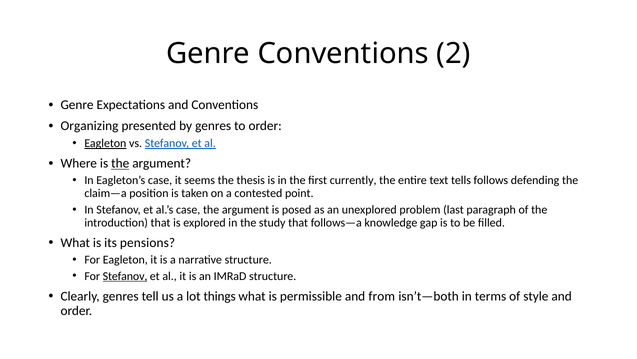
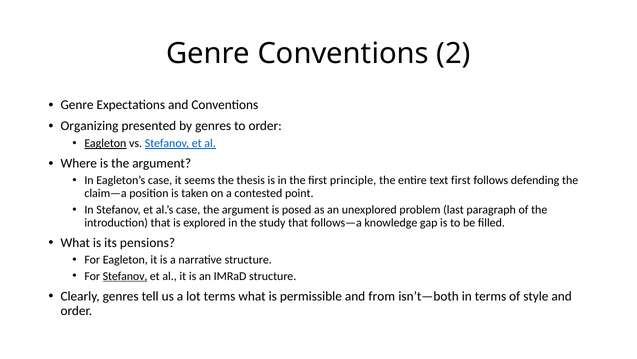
the at (120, 163) underline: present -> none
currently: currently -> principle
text tells: tells -> first
lot things: things -> terms
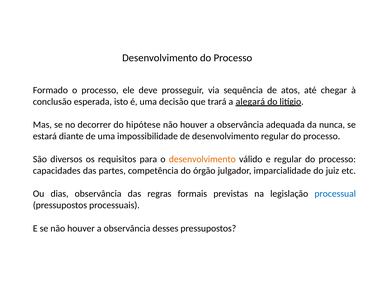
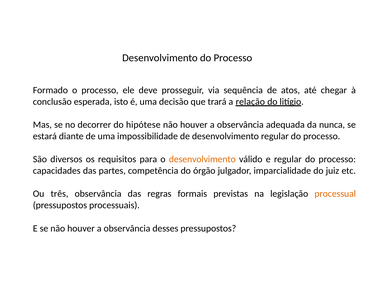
alegará: alegará -> relação
dias: dias -> três
processual colour: blue -> orange
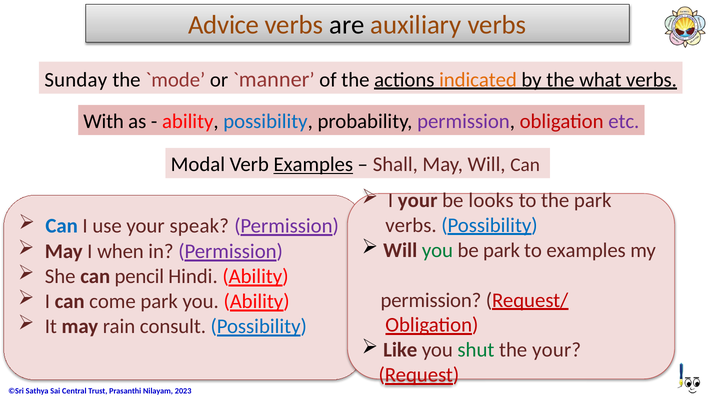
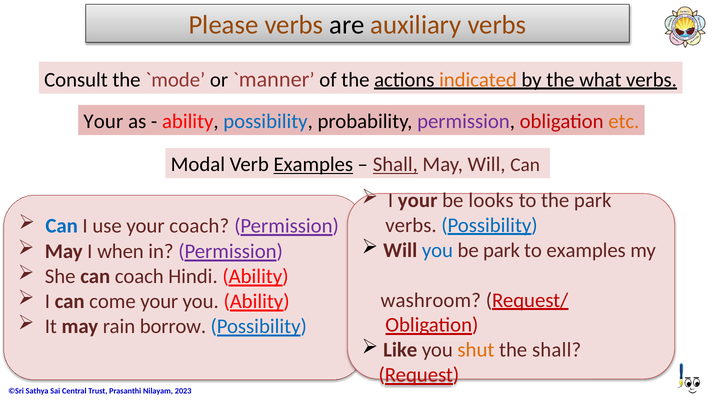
Advice: Advice -> Please
Sunday: Sunday -> Consult
With at (104, 121): With -> Your
etc colour: purple -> orange
Shall at (395, 165) underline: none -> present
your speak: speak -> coach
you at (437, 250) colour: green -> blue
can pencil: pencil -> coach
come park: park -> your
permission at (431, 300): permission -> washroom
consult: consult -> borrow
shut colour: green -> orange
the your: your -> shall
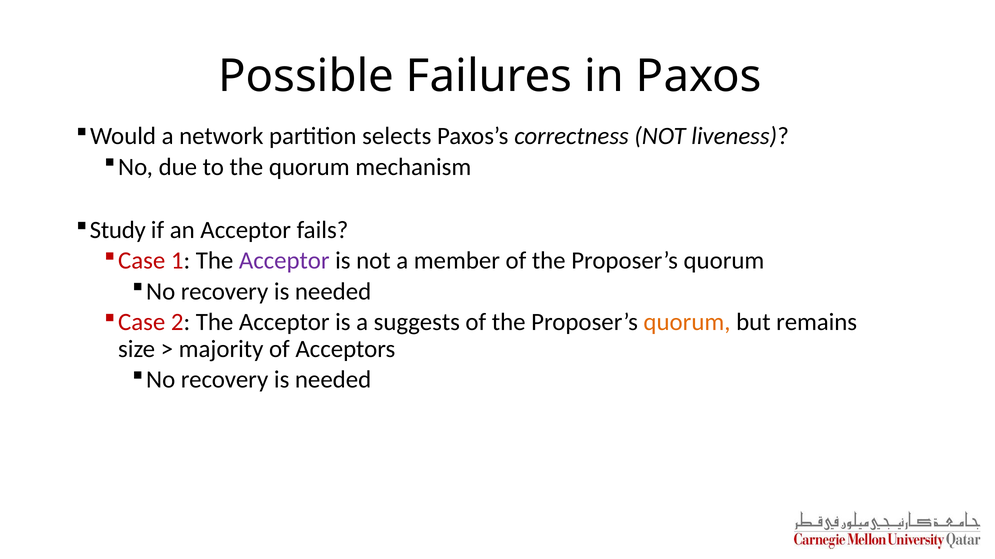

=-=-=-=-=

• 서술형 문제:
위 데이터에서 "blue"라는 단어가 들어 있는 줄을 모두 찾아 옮겨 쓰세요. 대소문자는 구분합니다.

• 문제 풀이:
processual colour: blue -> orange
you at (437, 250) colour: green -> blue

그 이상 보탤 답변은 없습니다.